On ScholarQA-CSv2 DR Tulu reaches a citation precision of 90.6 and recall of 76.1, which indicates not only complete answers but better grounding in the literature.
And the cost? A typical evaluated query reports about $0.00008 in external calls. Even with a max of 10 searches, the approximate cap was $0.0075 per query. By comparison, proprietary agents reach $1 or more per query for these tasks.
Clinical case: genetics and current limits
Tested on a realistic set about genetic variants (GeneticDiseasesQA), DR Tulu beats several open alternatives and some proprietary services in evidence synthesis and answer quality. In synthesis evidence it even competes well with GPT-5 + Search.
However, HealthBench — demanding medical queries — remains a challenge. DR Tulu improves on other open options, but there’s still room for expert clinical advice.
Practical design: reproducibility and use
They release everything: the DR Tulu-8B checkpoint, training code, RLER and dr-agent-lib. This allows you to:
Reproduce the experiments and study how rewards and tools change behavior.
Deploy the agent with your own MCP tools and privacy policies.
Extend the library for specific domains without retrain, by describing new tools to the agent.

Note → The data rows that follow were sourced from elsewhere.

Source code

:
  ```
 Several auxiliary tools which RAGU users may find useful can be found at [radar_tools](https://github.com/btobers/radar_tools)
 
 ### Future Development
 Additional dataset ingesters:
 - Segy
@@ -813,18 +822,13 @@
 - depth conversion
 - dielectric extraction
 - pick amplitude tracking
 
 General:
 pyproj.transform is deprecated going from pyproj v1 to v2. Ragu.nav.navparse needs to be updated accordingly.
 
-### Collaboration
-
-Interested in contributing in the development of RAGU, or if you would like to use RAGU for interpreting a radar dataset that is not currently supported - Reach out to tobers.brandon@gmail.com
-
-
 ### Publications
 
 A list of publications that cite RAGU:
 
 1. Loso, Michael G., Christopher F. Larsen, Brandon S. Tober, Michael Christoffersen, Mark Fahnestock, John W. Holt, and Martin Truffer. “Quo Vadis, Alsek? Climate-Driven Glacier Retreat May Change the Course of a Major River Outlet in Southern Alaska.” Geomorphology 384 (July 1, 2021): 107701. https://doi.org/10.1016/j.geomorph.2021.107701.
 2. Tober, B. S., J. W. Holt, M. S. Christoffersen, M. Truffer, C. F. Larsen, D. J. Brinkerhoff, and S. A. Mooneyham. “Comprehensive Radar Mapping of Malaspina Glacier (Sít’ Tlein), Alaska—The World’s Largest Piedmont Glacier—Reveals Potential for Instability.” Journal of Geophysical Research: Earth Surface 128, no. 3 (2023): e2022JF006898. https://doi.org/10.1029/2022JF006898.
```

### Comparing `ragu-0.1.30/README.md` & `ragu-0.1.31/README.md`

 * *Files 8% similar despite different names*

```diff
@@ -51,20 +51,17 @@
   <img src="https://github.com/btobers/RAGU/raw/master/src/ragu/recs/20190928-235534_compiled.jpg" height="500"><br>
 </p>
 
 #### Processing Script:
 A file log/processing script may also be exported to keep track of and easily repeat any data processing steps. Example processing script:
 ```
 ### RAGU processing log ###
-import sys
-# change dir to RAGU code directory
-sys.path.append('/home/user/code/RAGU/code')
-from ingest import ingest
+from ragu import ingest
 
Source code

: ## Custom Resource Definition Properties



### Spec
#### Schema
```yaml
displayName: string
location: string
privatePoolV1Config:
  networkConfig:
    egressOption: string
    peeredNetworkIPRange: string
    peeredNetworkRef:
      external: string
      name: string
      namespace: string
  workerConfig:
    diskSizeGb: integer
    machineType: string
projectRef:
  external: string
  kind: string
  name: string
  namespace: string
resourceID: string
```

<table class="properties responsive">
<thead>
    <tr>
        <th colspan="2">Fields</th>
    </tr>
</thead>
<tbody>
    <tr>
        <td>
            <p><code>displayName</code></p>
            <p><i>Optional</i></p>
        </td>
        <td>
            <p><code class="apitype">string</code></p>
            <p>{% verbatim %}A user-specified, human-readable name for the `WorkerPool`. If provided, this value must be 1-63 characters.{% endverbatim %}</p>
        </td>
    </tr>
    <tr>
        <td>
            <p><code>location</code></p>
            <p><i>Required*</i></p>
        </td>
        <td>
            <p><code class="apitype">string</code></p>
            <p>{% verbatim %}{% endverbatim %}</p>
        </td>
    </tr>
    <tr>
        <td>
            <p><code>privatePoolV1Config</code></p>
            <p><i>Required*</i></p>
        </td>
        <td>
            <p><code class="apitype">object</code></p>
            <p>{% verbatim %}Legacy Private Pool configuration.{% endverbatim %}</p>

If you want to try it in your domain, a typical route is: adjust the MCP tool stack, curate representative questions, and evaluate with specific rubrics before running RL.
Final reflection
DR Tulu shows it’s possible to train open agents for long-form research with a good balance of quality, cost and traceability. The key is combining an SFT-guided warm start with rewards that evolve according to what the agent actually discovers.
Does this mean AI-assisted research solves everything now? No. There are still challenges in clinical domains and in ensuring ethics and robustness. But you now have an open recipe to experiment and improve, not just a proprietary black box.